Presidente, dopo lo scudetto c’è la Coppa dei Campioni: la gente sogna ad occhi aperti
«La gente fa bene a sognare, sognava anche la dirigenza del Cgc Viareggio dieci anni fa quando ha deciso di investire sulla squadra di hockey su pista: eravamo in serie A2, ora siamo sul tetto d’Italia. Per l’Europa c’è tempo ma una strizzatina d’occhio è chiaro che ce l’abbiamo già data».
A questo gruppo non manca molto per diventare ancora più forte?
«Sono d’accordo, l’organico è di assoluta qualità ma un ‘colpetto’ di mercato lo faremo. Arriverà un giocatore straniero».
Un portoghese o uno spagnolo: Lopez e Garcia sono nomi sulla bocca della gente?
«Li fate voi. Io sto zitto»
Nessuna anticipazione, dunque?
«Sarà un giocatore molto forte che si consentirà di migliorare l’organico per essere competitivi su tutti i fronti. Ma...»
Che cosa c’è che non va?
«Abbiamo avuto la conferma nella gara contro il Valdagno: il palazzetto dello sport non basta più per certe partite. Ci vorrebbe un altro impianto. Noi abbiamo una mezza proposta».
Di che genere?
«L’ampliamento, lato città del palazzetto dello sport: credo che si tratti un progetto possibile, con un costo contenuto. La presenteremo all’amministrazione comunale perché uno degli altri obiettivi a medio termine è quello di organizzare a Viareggio la final four dell’Eurolega».
Con il Cgc protagonista?
«Sarebbe bello, certamente nella prossima stagione vorremmo essere protagonisti assoluti anche in Europa. Intanto però puntiamo alla ‘triplete’ a livello italiano, Supercoppa, Coppa Italia e campionato. Siamo stati tanto tempo a digiuno, noi abbiamo appetito».

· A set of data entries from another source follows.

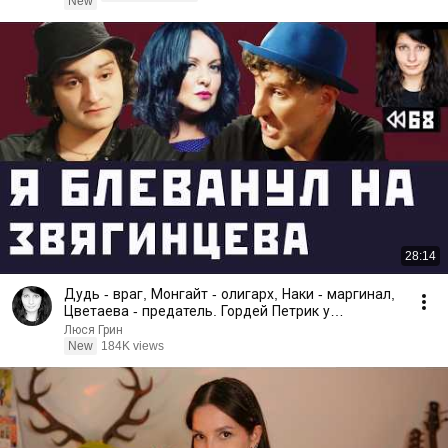
New
28:14
Дудь - враг, Монгайт - олигарх, Наки - маргинал,
Цветаева - предатель. Гордей Петрик у
Красовского.
Люся Грин
New
184K views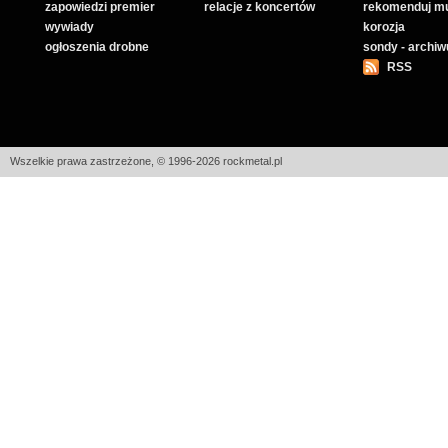
zapowiedzi premier
relacje z koncertów
rekomenduj m
wywiady
korozja
ogłoszenia drobne
sondy - archi
RSS
Wszelkie prawa zastrzeżone, © 1996-2026 rockmetal.pl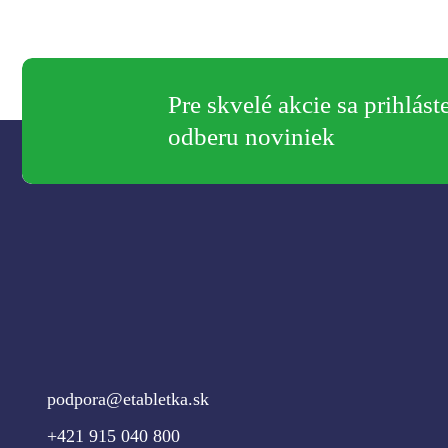
Pre skvelé akcie sa prihlást
odberu noviniek
podpora@etabletka.sk
+421 915 040 800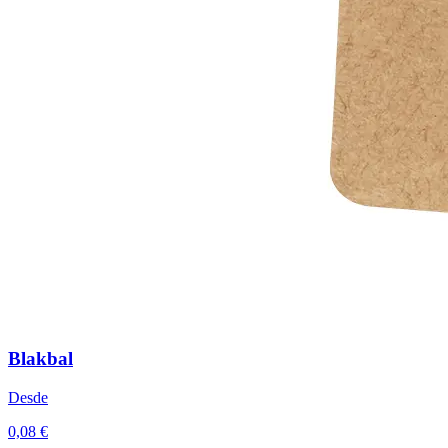
Blakbal
Desde
0,08 €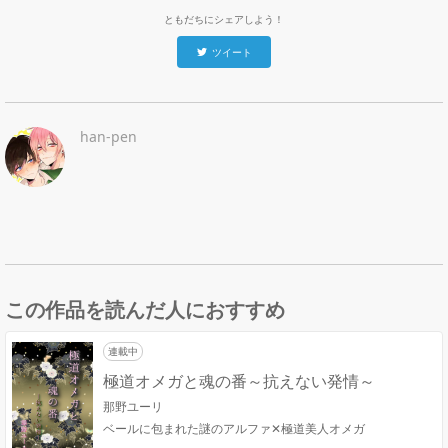
ともだちにシェアしよう！
ツイート
han-pen
この作品を読んだ人におすすめ
連載中
極道オメガと魂の番～抗えない発情～
那野ユーリ
ベールに包まれた謎のアルファ✕極道美人オメガ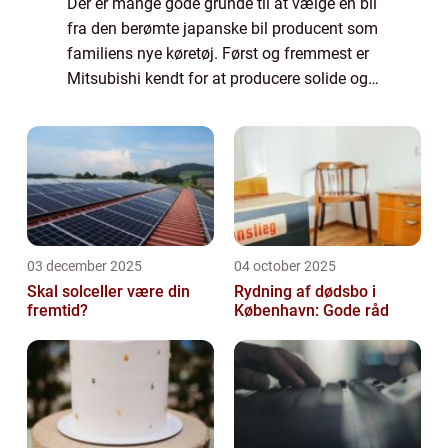
Der er mange gode grunde til at vælge en bil
fra den berømte japanske bil producent som
familiens nye køretøj. Først og fremmest er
Mitsubishi kendt for at producere solide og
drift sikre biler som kan holde i mange år.
Der er mange forskellige model...
03 december 2025
04 october 2025
Skal solceller være din
Rydning af dødsbo i
fremtid?
København: Gode råd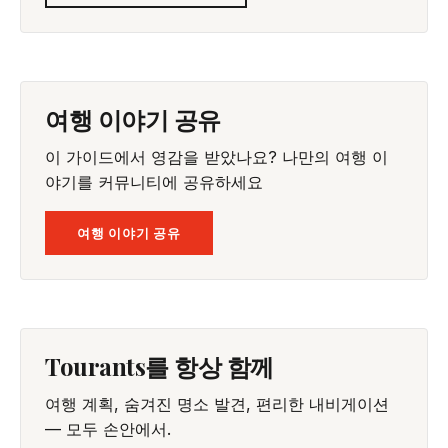
여행 이야기 공유
이 가이드에서 영감을 받았나요? 나만의 여행 이
야기를 커뮤니티에 공유하세요
여행 이야기 공유
Tourants를 항상 함께
여행 계획, 숨겨진 명소 발견, 편리한 내비게이션
— 모두 손안에서.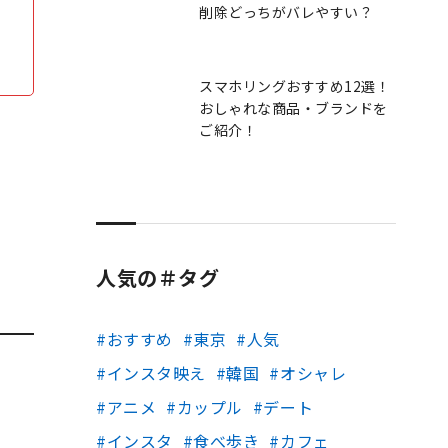
削除どっちがバレやすい？
スマホリングおすすめ12選！
おしゃれな商品・ブランドを
ご紹介！
人気の＃タグ
おすすめ
東京
人気
インスタ映え
韓国
オシャレ
アニメ
カップル
デート
インスタ
食べ歩き
カフェ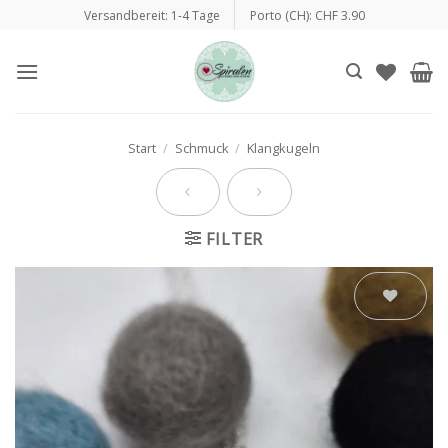
Zum
Versandbereit: 1-4 Tage
Porto (CH): CHF 3.90
Inhalt
springen
Start
/
Schmuck
/
Klangkugeln
FILTER
Auf die
Wunschliste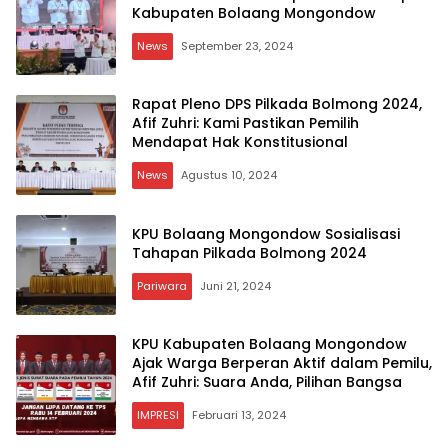
Kabupaten Bolaang Mongondow
News
September 23, 2024
Rapat Pleno DPS Pilkada Bolmong 2024,
Afif Zuhri: Kami Pastikan Pemilih
Mendapat Hak Konstitusional
News
Agustus 10, 2024
KPU Bolaang Mongondow Sosialisasi
Tahapan Pilkada Bolmong 2024
Pariwara
Juni 21, 2024
KPU Kabupaten Bolaang Mongondow
Ajak Warga Berperan Aktif dalam Pemilu,
Afif Zuhri: Suara Anda, Pilihan Bangsa
IMPRESI
Februari 13, 2024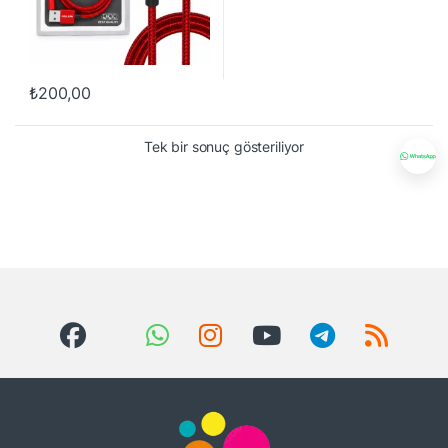
₺
200,00
Tek bir sonuç gösteriliyor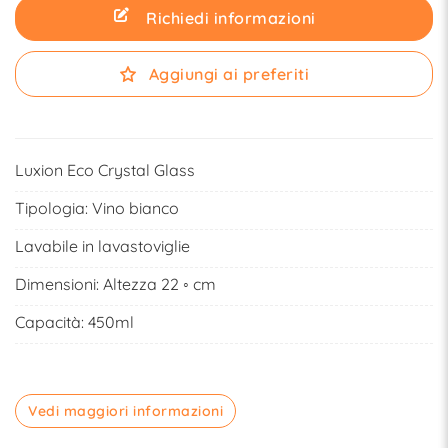
Richiedi informazioni
Aggiungi ai preferiti
Luxion Eco Crystal Glass
Tipologia:
Vino bianco
Lavabile in lavastoviglie
Dimensioni: Altezza 22 ◦ cm
Capacità: 450ml
Vedi maggiori informazioni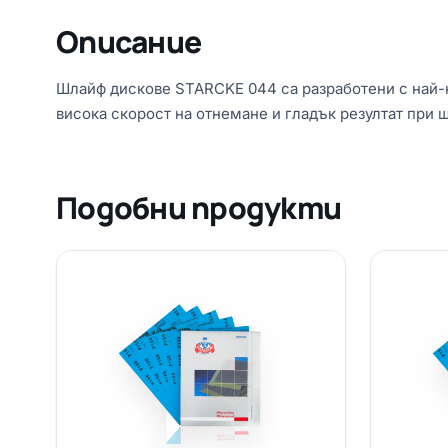
Описание
Шлайф дискове STARCKE 044 са разработени с най-
висока скорост на отнемане и гладък резултат при 
Подобни продукти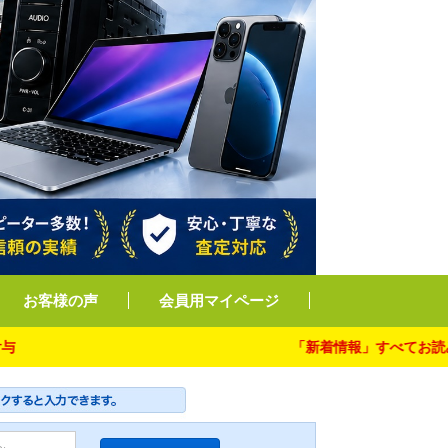
お客様の声
会員用マイページ
「新着情報」すべてお読み下さい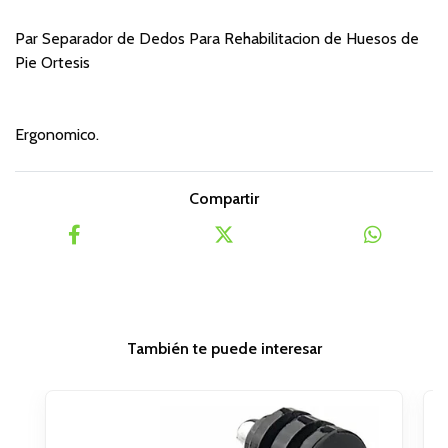
Par Separador de Dedos Para Rehabilitacion de Huesos de
Pie Ortesis
Ergonomico.
Compartir
También te puede interesar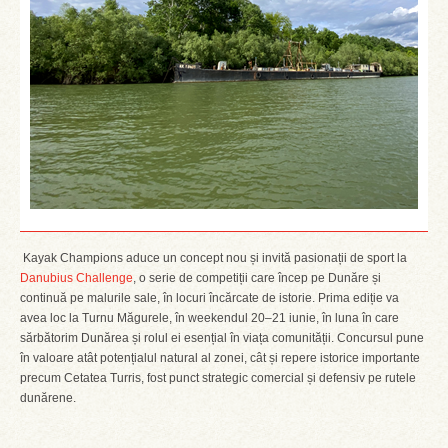
Kayak Champions aduce un concept nou și invită pasionații de sport la
Danubius Challenge
, o serie de competiții care încep pe Dunăre și
continuă pe malurile sale, în locuri încărcate de istorie. Prima ediție va
avea loc la Turnu Măgurele, în weekendul 20–21 iunie, în luna în care
sărbătorim Dunărea și rolul ei esențial în viața comunității. Concursul pune
în valoare atât potențialul natural al zonei, cât și repere istorice importante
precum Cetatea Turris, fost punct strategic comercial și defensiv pe rutele
dunărene.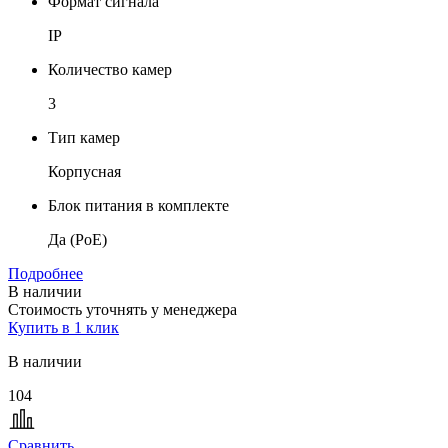
Формат сигнала
IP
Количество камер
3
Тип камер
Корпусная
Блок питания в комплекте
Да (PoE)
Подробнее
В наличии
Стоимость уточнять у менеджера
Купить в 1 клик
В наличии
104
Сравнить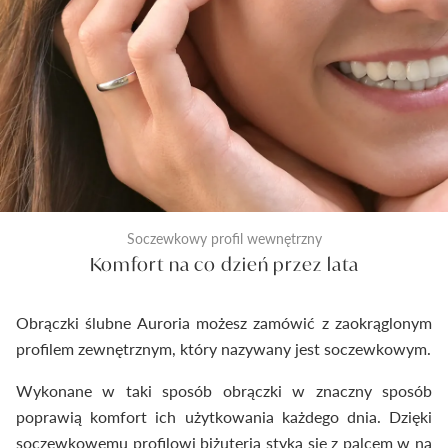
pierścionka do pudełeczka. Dzięki temu
dostarczymy Ci wyroby jubilerskie najwyższej klasy.
Soczewkowy profil wewnętrzny
Komfort na co dzień przez lata
Obrączki ślubne Auroria możesz zamówić z zaokrąglonym
profilem zewnętrznym, który nazywany jest soczewkowym.
Wykonane w taki sposób obrączki w znaczny sposób
poprawią komfort ich użytkowania każdego dnia. Dzięki
soczewkowemu profilowi biżuteria styka się z palcem w na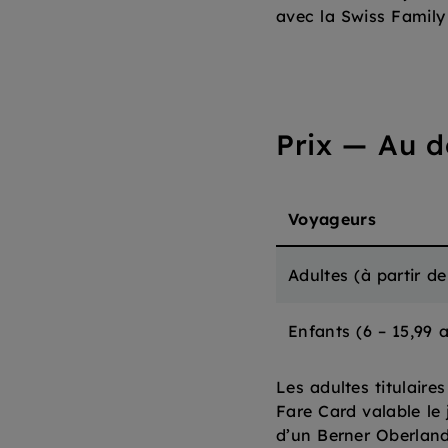
avec la Swiss Family
Prix
—
Au d
Voyageurs
Adultes
(
à partir d
Enfants
(
6 – 15,99 
Les adultes titulaire
Fare Card valable le 
d’un Berner Oberland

Le motivazioni non rischiano di mancare in un gruppo che ha vinto tutto?
«Avete visto negli occhi Mariotti, Bertolucci, Orlandi e compagnia cantante: sprizzano energia, contengono motivazioni forti per andare avanti e non fermarsi mai».
La nuova squadra-guida dell’hockey su pista italiano è il Cgc Viareggio?
«Lo dicono gli altri e lo confermano i risultati».
Che cosa le rimane di questa straordinaria e indimenticabile stagione?
«La passione del pubblico e il fatto di avere riportato al PalaBarsacchi intere famiglie e tanti bambini: quando nell’intervallo della partita vedo scendere in pista tanti piccoli che giocano e si divertono mi emoziono».
Vincere lo scudetto, che tipo di emozione è stata per Alessandro Palagi?
«Indescrivibile: il piacere è stato semmai avere regalato alla città una serata indimenticabile, con il piacere della festa e del divertimento per un grande successo sportivo. Viareggio ha sofferto moltissimo negli ultimi anni, ha dovuto fare i conti con tanti lutti. E nel ricordo di quelle persone che non ci sono più, la squadra è sempre andata in pista con un pensiero dedicato a loro».